By Chris Hammer
Journalist Martin Scarsden drives into sun-baked Riversend to write a news story about the town’s recovery — or lack thereof — from a mass shooting a year earlier.
The shooter was Father Byron Swift, the priest at St. James Anglican Church.
Dressed in his Sunday robes, crucifix glinting, Swift stepped out on to the porch of the church with a high-powered rifle and fired five shots at five men with deadly accuracy.
The only shot he misses is the one he seemed to be aiming at Constable Robbie Haus-Jones. Instinctively, Constable Haus-Jones fires at Swift, killing him and ending the shooting spree.
It’s an opening guaranteed to hook you for the rest of the book. There is no question that Swift was the murderer. The question is why? That question becomes more and more baffling to Scarsden as he talks to residents of Riversend.
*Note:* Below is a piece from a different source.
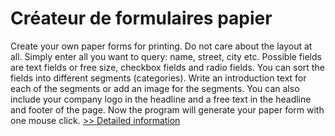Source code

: # Créateur de formulaires papier
Create your own paper forms for printing. Do not care about the layout at all. Simply enter all you want to query: name, street, city etc. Possible fields are text fields or free size, checkbox fields and radio fields. You can sort the fields into different segments (categories). Write an introduction text for each of the segments or add an image for the segments. You can also include your company logo in the headline and a free text in the headline and footer of the page. Now the program will generate your paper form with one mouse click.
[>> Detailed information](https://secure.shareit.com/shareit/product.html?productid=300421901&affiliateid=200057808)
Swift is described as charismatic, empathetic and likable. Mandalay Blonde, owner of the local cafe and book store, tells Scarsden that he rescued her from a dark period of her life. Haus-Jones describes how Swift started a youth group to keep teens engaged, entertained and out of trouble in town that had nothing to offer them.
A priest may be a saint, but a murderer can’t be. And that is both the suspense and the flaw of this book.
Hammer has created a likeable villain. But he has to assassinate Swift’s character to explain the haunting “why?” The more you learn about Swift, the less compelling the question becomes.
To fill out the novel, Hammer introduces other mysteries: dead backpacking tourists; a sociopathic, murderous teen; a con man trying to swindle his own relatives out of land; motorcycle gangs; and drug dealers.
Hammer does do a brilliant job of painting a small town dwindling into a ghost town because of a drought that has dried up all the local business. The comparisons between this book and Jane Harper’s novels, The Dry and The Lost Man, are inevitable.
All three take place in small, drought-stricken Australian towns that are barely surviving. All three involve characters who appear in public to be much finer people than they are.
But while Harper’s books are tightly plotted, character-driven stories, Hammer’s book shows his admitted “writing-by-seat-of-his-pants” style.
About the Author: Chris Hammer
Three weeks after starting a job as a political advisor to Australian Labor Parliament member Stephen Jones, Chris Hammer got a deal to publish his first novel SCRUBLANDS. He resigned the following Monday and shortly thereafter, the international and television rights to the book were sold.